## About this task:
Once you find the line with "24: (269, 211, 56.50)" in the entries below, print it and each line after it up to and including the line with "41: (900, 23, 32.87)", exactly, without pictures.

## Material to process:
^^^^^^^^

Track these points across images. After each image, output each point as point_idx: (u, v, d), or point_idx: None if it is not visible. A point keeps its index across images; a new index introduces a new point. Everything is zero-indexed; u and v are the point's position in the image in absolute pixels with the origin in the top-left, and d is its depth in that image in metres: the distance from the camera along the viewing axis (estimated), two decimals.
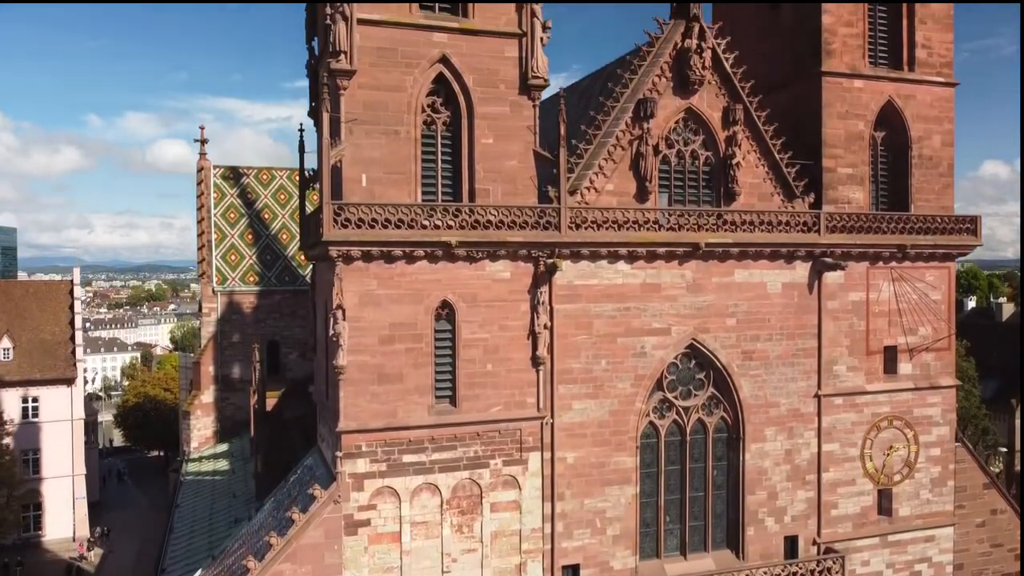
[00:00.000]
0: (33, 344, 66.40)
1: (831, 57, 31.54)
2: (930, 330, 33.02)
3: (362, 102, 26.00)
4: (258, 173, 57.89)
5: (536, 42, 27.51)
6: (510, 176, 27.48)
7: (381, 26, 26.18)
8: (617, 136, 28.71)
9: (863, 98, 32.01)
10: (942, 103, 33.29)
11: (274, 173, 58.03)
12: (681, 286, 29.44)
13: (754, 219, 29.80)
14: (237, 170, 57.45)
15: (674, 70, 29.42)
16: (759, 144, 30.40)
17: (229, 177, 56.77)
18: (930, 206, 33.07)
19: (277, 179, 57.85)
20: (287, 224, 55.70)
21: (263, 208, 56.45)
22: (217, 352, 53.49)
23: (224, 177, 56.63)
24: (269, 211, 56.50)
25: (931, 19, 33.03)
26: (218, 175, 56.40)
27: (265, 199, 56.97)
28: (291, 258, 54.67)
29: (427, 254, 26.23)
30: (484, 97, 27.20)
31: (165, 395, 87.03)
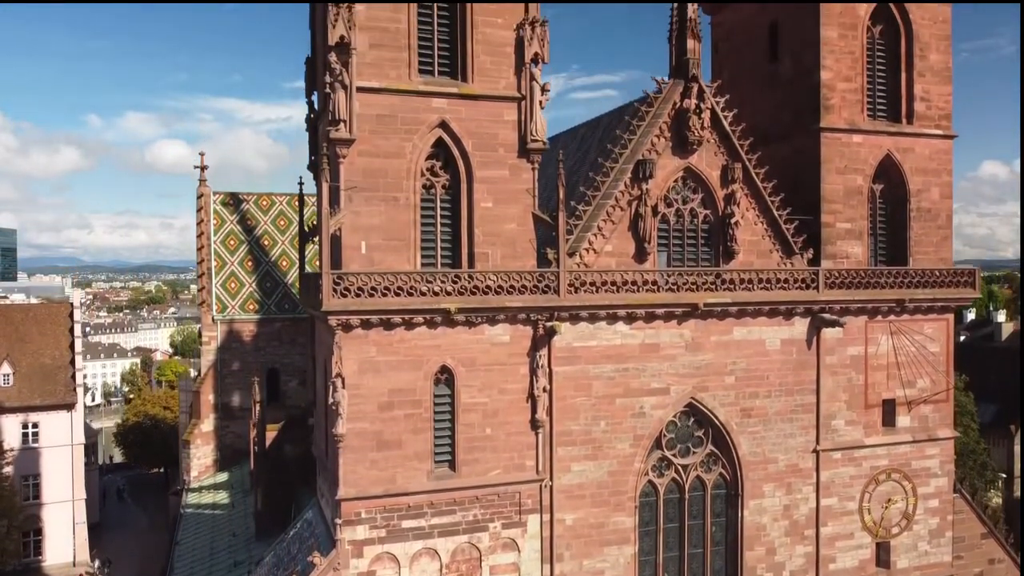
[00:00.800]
0: (33, 369, 66.39)
1: (830, 112, 31.61)
2: (928, 382, 33.09)
3: (361, 169, 26.06)
4: (258, 199, 57.96)
5: (535, 105, 27.58)
6: (509, 239, 27.55)
7: (380, 93, 26.26)
8: (616, 197, 28.78)
9: (862, 152, 32.08)
10: (940, 155, 33.36)
11: (274, 199, 58.08)
12: (680, 345, 29.51)
13: (753, 278, 29.87)
14: (237, 196, 57.52)
15: (673, 130, 29.49)
16: (758, 202, 30.46)
17: (229, 203, 56.82)
18: (929, 259, 33.14)
19: (277, 205, 57.89)
20: (287, 251, 55.76)
21: (263, 234, 56.50)
22: (217, 380, 53.57)
23: (224, 203, 56.67)
24: (269, 237, 56.53)
25: (930, 72, 33.09)
26: (218, 201, 56.46)
27: (265, 225, 57.01)
28: (290, 285, 54.66)
29: (426, 320, 26.32)
30: (483, 161, 27.27)
31: (165, 414, 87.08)
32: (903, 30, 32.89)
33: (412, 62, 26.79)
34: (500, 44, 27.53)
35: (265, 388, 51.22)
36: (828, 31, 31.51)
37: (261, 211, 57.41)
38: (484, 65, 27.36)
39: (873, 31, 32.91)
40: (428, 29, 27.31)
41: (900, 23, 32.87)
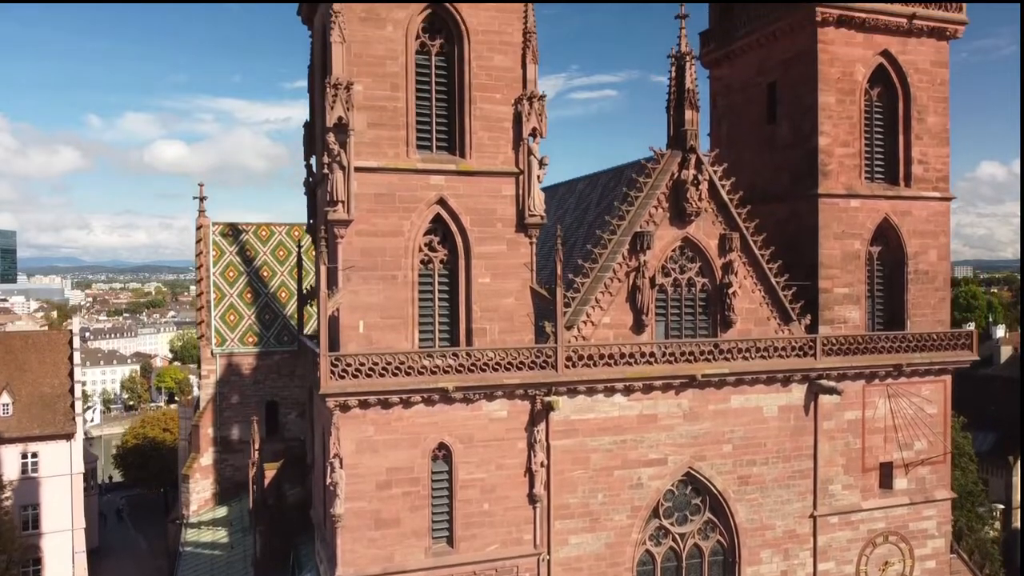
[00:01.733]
0: (32, 398, 66.45)
1: (827, 178, 31.66)
2: (926, 444, 33.17)
3: (360, 248, 26.11)
4: (257, 229, 57.93)
5: (533, 180, 27.62)
6: (507, 314, 27.61)
7: (379, 172, 26.31)
8: (614, 269, 28.82)
9: (860, 217, 32.13)
10: (938, 217, 33.41)
11: (273, 229, 58.06)
12: (678, 415, 29.57)
13: (751, 347, 29.93)
14: (236, 227, 57.52)
15: (671, 200, 29.53)
16: (756, 270, 30.51)
17: (228, 234, 56.80)
18: (926, 321, 33.20)
19: (276, 235, 57.86)
20: (285, 282, 55.73)
21: (262, 266, 56.47)
22: (216, 414, 53.54)
23: (223, 234, 56.65)
24: (268, 268, 56.48)
25: (927, 134, 33.14)
26: (217, 232, 56.44)
27: (264, 256, 56.97)
28: (289, 317, 54.66)
29: (424, 398, 26.38)
30: (481, 236, 27.31)
31: (165, 436, 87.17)
32: (901, 93, 32.94)
33: (410, 139, 26.84)
34: (498, 119, 27.57)
35: (264, 420, 51.34)
36: (826, 97, 31.54)
37: (260, 241, 57.36)
38: (482, 141, 27.41)
39: (871, 93, 32.96)
40: (426, 106, 27.38)
41: (898, 86, 32.92)
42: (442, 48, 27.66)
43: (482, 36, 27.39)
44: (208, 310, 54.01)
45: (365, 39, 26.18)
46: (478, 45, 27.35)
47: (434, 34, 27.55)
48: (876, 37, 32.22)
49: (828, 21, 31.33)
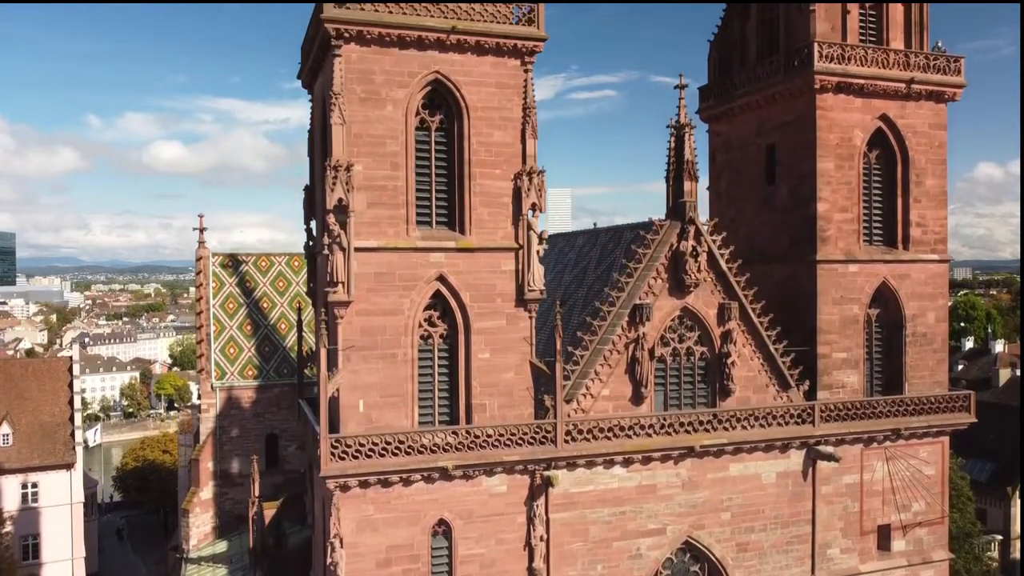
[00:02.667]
0: (33, 427, 66.58)
1: (826, 244, 31.75)
2: (923, 505, 33.30)
3: (359, 328, 26.21)
4: (257, 260, 57.91)
5: (532, 254, 27.71)
6: (507, 389, 27.71)
7: (379, 252, 26.39)
8: (613, 341, 28.92)
9: (858, 281, 32.23)
10: (936, 280, 33.52)
11: (273, 259, 58.04)
12: (676, 484, 29.70)
13: (749, 416, 30.05)
14: (236, 257, 57.54)
15: (670, 271, 29.63)
16: (754, 338, 30.61)
17: (228, 265, 56.79)
18: (924, 383, 33.31)
19: (276, 265, 57.81)
20: (285, 313, 55.72)
21: (262, 297, 56.46)
22: (216, 447, 53.55)
23: (223, 265, 56.63)
24: (268, 300, 56.46)
25: (926, 197, 33.24)
26: (217, 263, 56.41)
27: (264, 287, 56.95)
28: (289, 349, 54.72)
29: (424, 476, 26.49)
30: (481, 312, 27.41)
31: (164, 457, 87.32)
32: (900, 156, 33.02)
33: (410, 217, 26.94)
34: (497, 195, 27.67)
35: (264, 452, 51.47)
36: (825, 163, 31.64)
37: (260, 272, 57.34)
38: (482, 217, 27.51)
39: (870, 156, 33.04)
40: (426, 182, 27.47)
41: (897, 149, 33.01)
42: (442, 124, 27.75)
43: (482, 112, 27.47)
44: (208, 343, 54.00)
45: (365, 119, 26.26)
46: (478, 121, 27.44)
47: (434, 110, 27.64)
48: (875, 101, 32.30)
49: (827, 87, 31.42)
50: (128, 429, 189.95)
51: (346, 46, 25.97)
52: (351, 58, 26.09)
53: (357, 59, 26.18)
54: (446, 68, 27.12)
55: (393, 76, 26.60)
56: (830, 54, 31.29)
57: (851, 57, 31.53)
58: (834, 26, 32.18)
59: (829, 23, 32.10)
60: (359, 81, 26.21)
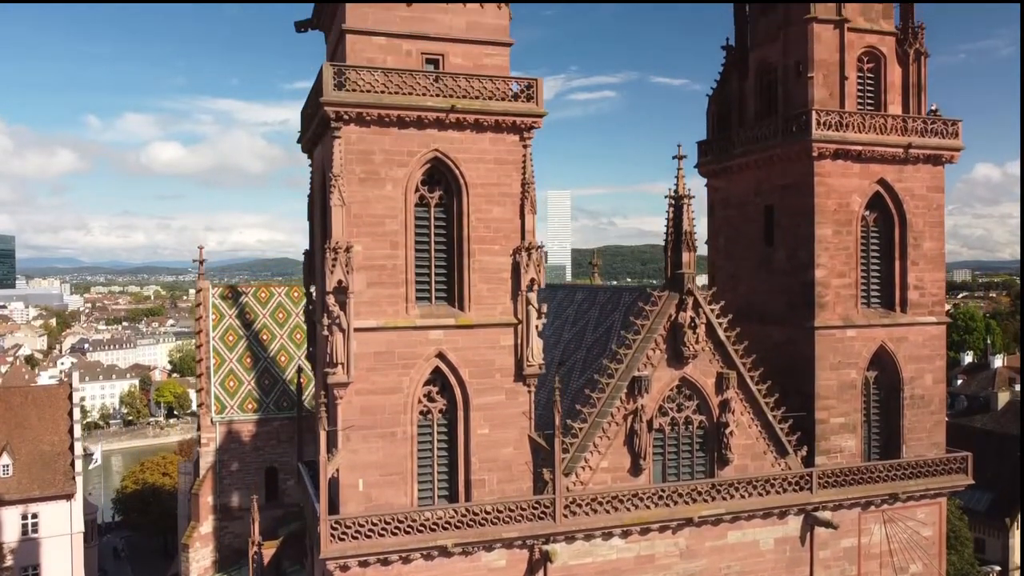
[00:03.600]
0: (32, 457, 66.63)
1: (824, 310, 31.86)
2: (920, 567, 33.44)
3: (359, 408, 26.32)
4: (256, 291, 58.01)
5: (531, 330, 27.81)
6: (505, 464, 27.83)
7: (378, 331, 26.48)
8: (612, 413, 29.05)
9: (856, 346, 32.36)
10: (934, 341, 33.64)
11: (272, 291, 58.16)
12: (675, 554, 29.83)
13: (748, 485, 30.16)
14: (236, 289, 57.62)
15: (668, 342, 29.74)
16: (752, 406, 30.73)
17: (228, 296, 56.87)
18: (922, 444, 33.45)
19: (275, 296, 57.88)
20: (285, 345, 55.80)
21: (261, 329, 56.52)
22: (215, 481, 53.65)
23: (223, 297, 56.70)
24: (267, 331, 56.53)
25: (923, 259, 33.35)
26: (216, 295, 56.47)
27: (264, 319, 57.01)
28: (289, 382, 54.80)
29: (424, 554, 26.60)
30: (480, 388, 27.52)
31: (164, 480, 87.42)
32: (897, 219, 33.15)
33: (409, 295, 27.04)
34: (496, 270, 27.77)
35: (263, 486, 51.70)
36: (823, 229, 31.75)
37: (260, 304, 57.41)
38: (481, 293, 27.61)
39: (867, 219, 33.16)
40: (425, 259, 27.58)
41: (894, 212, 33.13)
42: (441, 200, 27.85)
43: (481, 189, 27.58)
44: (208, 376, 54.05)
45: (365, 199, 26.36)
46: (477, 198, 27.54)
47: (433, 186, 27.74)
48: (873, 166, 32.42)
49: (825, 154, 31.54)
50: (128, 437, 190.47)
51: (345, 127, 26.07)
52: (350, 139, 26.19)
53: (357, 140, 26.28)
54: (445, 146, 27.22)
55: (393, 155, 26.70)
56: (828, 121, 31.40)
57: (849, 124, 31.64)
58: (832, 92, 32.29)
59: (827, 89, 32.21)
60: (359, 162, 26.30)
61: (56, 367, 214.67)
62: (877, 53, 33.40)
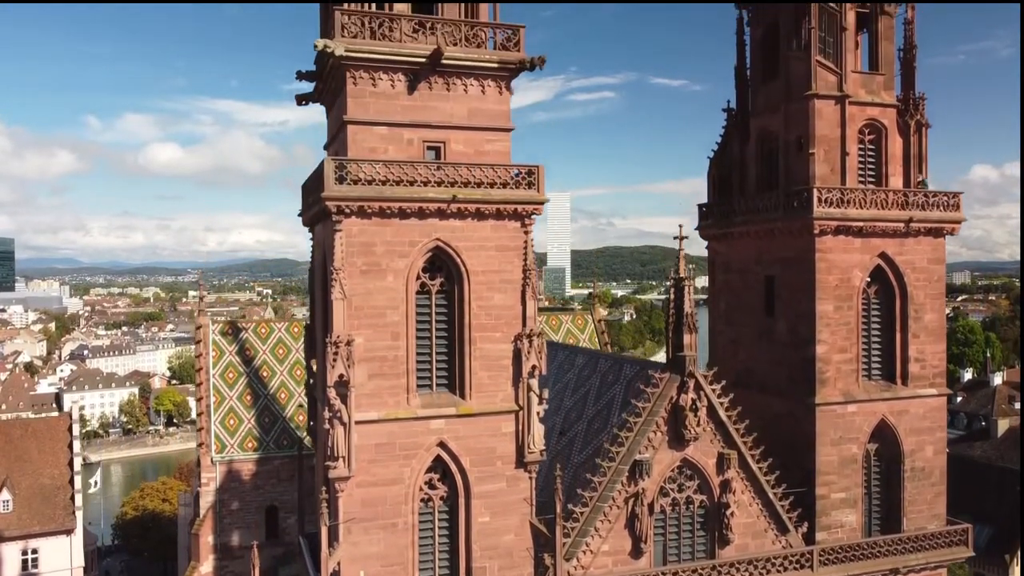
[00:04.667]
0: (33, 491, 66.60)
1: (825, 386, 31.87)
2: None
3: (360, 500, 26.32)
4: (256, 327, 58.06)
5: (533, 417, 27.81)
6: (506, 551, 27.83)
7: (380, 423, 26.47)
8: (613, 497, 29.05)
9: (857, 421, 32.38)
10: (934, 413, 33.66)
11: (272, 326, 58.19)
12: None
13: (749, 566, 30.17)
14: (236, 324, 57.65)
15: (669, 424, 29.74)
16: (753, 484, 30.72)
17: (228, 332, 56.87)
18: (923, 516, 33.48)
19: (275, 332, 57.88)
20: (285, 382, 55.79)
21: (261, 365, 56.50)
22: (216, 521, 53.64)
23: (223, 333, 56.71)
24: (268, 368, 56.50)
25: (924, 332, 33.36)
26: (217, 331, 56.48)
27: (264, 355, 57.00)
28: (289, 419, 54.80)
29: None
30: (480, 476, 27.53)
31: (164, 506, 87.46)
32: (898, 291, 33.15)
33: (410, 386, 27.04)
34: (498, 358, 27.76)
35: (264, 524, 51.86)
36: (824, 305, 31.76)
37: (260, 339, 57.40)
38: (482, 380, 27.60)
39: (868, 292, 33.17)
40: (426, 347, 27.57)
41: (895, 285, 33.14)
42: (442, 287, 27.84)
43: (482, 276, 27.57)
44: (208, 415, 54.03)
45: (366, 291, 26.35)
46: (478, 285, 27.53)
47: (435, 273, 27.73)
48: (874, 240, 32.43)
49: (826, 231, 31.54)
50: (127, 446, 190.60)
51: (347, 220, 26.05)
52: (352, 231, 26.17)
53: (358, 232, 26.26)
54: (447, 235, 27.21)
55: (394, 246, 26.69)
56: (830, 198, 31.40)
57: (850, 200, 31.65)
58: (833, 167, 32.29)
59: (828, 165, 32.22)
60: (360, 254, 26.29)
61: (55, 374, 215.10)
62: (878, 125, 33.40)
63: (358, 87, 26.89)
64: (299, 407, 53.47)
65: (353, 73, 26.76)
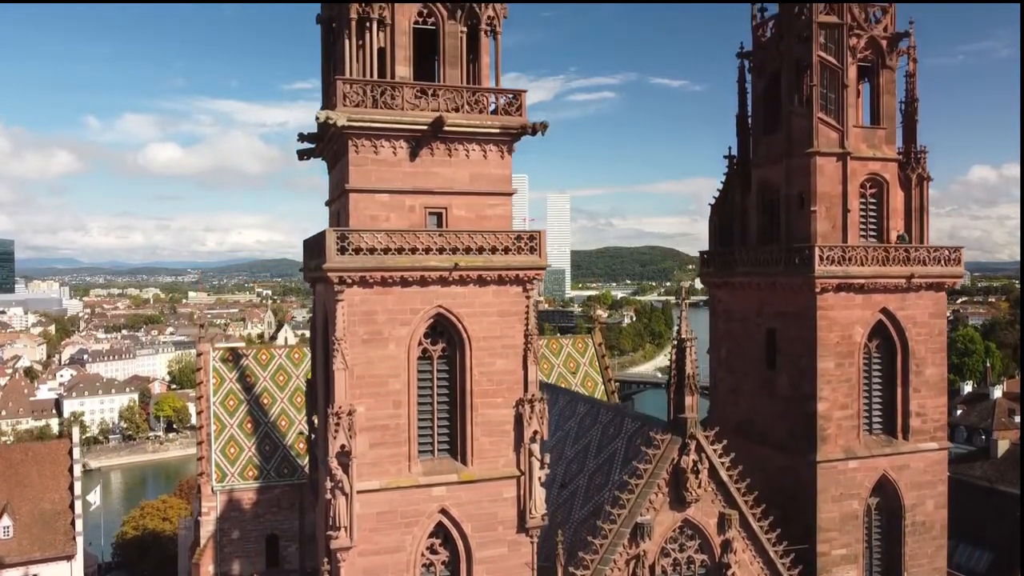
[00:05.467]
0: (33, 517, 66.65)
1: (826, 443, 31.89)
2: None
3: (362, 569, 26.34)
4: (257, 353, 58.10)
5: (534, 481, 27.83)
6: None
7: (381, 492, 26.49)
8: (614, 560, 29.03)
9: (858, 477, 32.40)
10: (936, 467, 33.68)
11: (273, 352, 58.26)
12: None
13: None
14: (236, 352, 57.71)
15: (671, 485, 29.72)
16: (754, 543, 30.70)
17: (228, 359, 56.91)
18: (923, 570, 33.53)
19: (276, 359, 57.91)
20: (285, 409, 55.82)
21: (262, 392, 56.52)
22: (216, 551, 53.69)
23: (223, 359, 56.74)
24: (268, 395, 56.52)
25: (925, 386, 33.38)
26: (217, 358, 56.51)
27: (264, 382, 57.01)
28: (290, 447, 54.83)
29: None
30: (482, 541, 27.55)
31: (164, 526, 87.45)
32: (899, 346, 33.17)
33: (412, 453, 27.05)
34: (499, 423, 27.78)
35: (264, 553, 51.98)
36: (825, 363, 31.77)
37: (260, 366, 57.41)
38: (483, 446, 27.62)
39: (870, 346, 33.18)
40: (428, 412, 27.58)
41: (896, 340, 33.16)
42: (444, 352, 27.84)
43: (484, 342, 27.57)
44: (208, 444, 54.02)
45: (368, 360, 26.35)
46: (480, 351, 27.53)
47: (436, 338, 27.74)
48: (875, 296, 32.45)
49: (827, 288, 31.54)
50: (127, 453, 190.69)
51: (348, 289, 26.05)
52: (354, 300, 26.17)
53: (360, 301, 26.26)
54: (448, 302, 27.21)
55: (396, 314, 26.69)
56: (831, 256, 31.41)
57: (852, 258, 31.66)
58: (835, 224, 32.30)
59: (830, 222, 32.22)
60: (362, 323, 26.29)
61: (55, 379, 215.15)
62: (880, 179, 33.41)
63: (360, 155, 26.87)
64: (299, 434, 53.47)
65: (355, 141, 26.74)
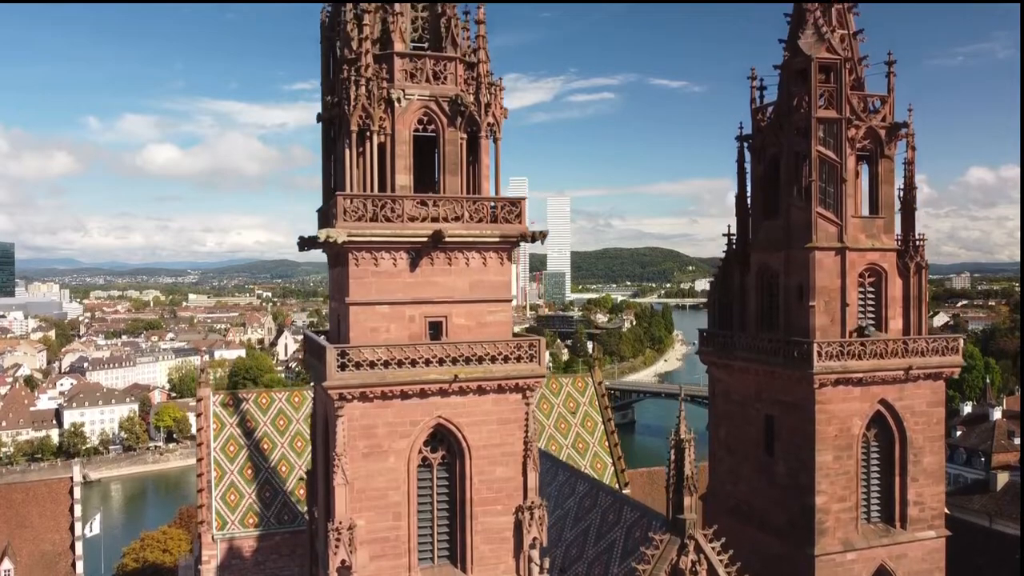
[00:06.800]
0: (34, 559, 66.80)
1: (824, 536, 32.04)
2: None
3: None
4: (257, 397, 58.26)
5: None
6: None
7: None
8: None
9: (856, 568, 32.55)
10: (933, 555, 33.82)
11: (273, 396, 58.37)
12: None
13: None
14: (236, 395, 57.91)
15: None
16: None
17: (228, 404, 57.01)
18: None
19: (276, 402, 58.02)
20: (286, 454, 55.97)
21: (262, 437, 56.68)
22: None
23: (223, 404, 56.85)
24: (268, 440, 56.69)
25: (923, 475, 33.50)
26: (217, 403, 56.62)
27: (264, 427, 57.16)
28: (290, 493, 54.98)
29: None
30: None
31: (164, 557, 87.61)
32: (897, 436, 33.30)
33: (412, 563, 27.17)
34: (499, 530, 27.90)
35: None
36: (823, 456, 31.91)
37: (260, 410, 57.53)
38: (483, 554, 27.74)
39: (868, 435, 33.29)
40: (427, 521, 27.68)
41: (895, 429, 33.29)
42: (444, 459, 27.96)
43: (484, 451, 27.69)
44: (208, 491, 54.16)
45: (368, 474, 26.47)
46: (479, 460, 27.65)
47: (436, 446, 27.85)
48: (873, 388, 32.56)
49: (826, 383, 31.65)
50: (127, 463, 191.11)
51: (348, 404, 26.17)
52: (353, 415, 26.28)
53: (360, 415, 26.37)
54: (448, 412, 27.32)
55: (396, 427, 26.81)
56: (829, 352, 31.53)
57: (850, 352, 31.75)
58: (833, 318, 32.42)
59: (828, 315, 32.35)
60: (362, 436, 26.41)
61: (55, 388, 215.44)
62: (879, 269, 33.52)
63: (360, 267, 26.99)
64: (299, 480, 53.53)
65: (355, 255, 26.87)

^^^^^^^^

## Answer section:
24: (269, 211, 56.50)
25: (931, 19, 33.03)
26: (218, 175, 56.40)
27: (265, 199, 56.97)
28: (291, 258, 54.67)
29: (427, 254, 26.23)
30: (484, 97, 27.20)
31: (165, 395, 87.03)
[00:00.800]
0: (33, 369, 66.39)
1: (830, 112, 31.61)
2: (928, 382, 33.09)
3: (361, 169, 26.06)
4: (258, 199, 57.96)
5: (535, 105, 27.58)
6: (509, 239, 27.55)
7: (380, 93, 26.26)
8: (616, 197, 28.78)
9: (862, 152, 32.08)
10: (940, 155, 33.36)
11: (274, 199, 58.08)
12: (680, 345, 29.51)
13: (753, 278, 29.87)
14: (237, 196, 57.52)
15: (673, 130, 29.49)
16: (758, 202, 30.46)
17: (229, 203, 56.82)
18: (929, 259, 33.14)
19: (277, 205, 57.89)
20: (287, 251, 55.76)
21: (263, 234, 56.50)
22: (217, 380, 53.57)
23: (224, 203, 56.67)
24: (269, 237, 56.53)
25: (930, 72, 33.09)
26: (218, 201, 56.46)
27: (265, 225, 57.01)
28: (290, 285, 54.66)
29: (426, 320, 26.32)
30: (483, 161, 27.27)
31: (165, 414, 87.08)
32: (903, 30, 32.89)
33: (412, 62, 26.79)
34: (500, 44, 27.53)
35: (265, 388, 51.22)
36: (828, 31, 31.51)
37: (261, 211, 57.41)
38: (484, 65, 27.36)
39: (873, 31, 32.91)
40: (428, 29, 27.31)
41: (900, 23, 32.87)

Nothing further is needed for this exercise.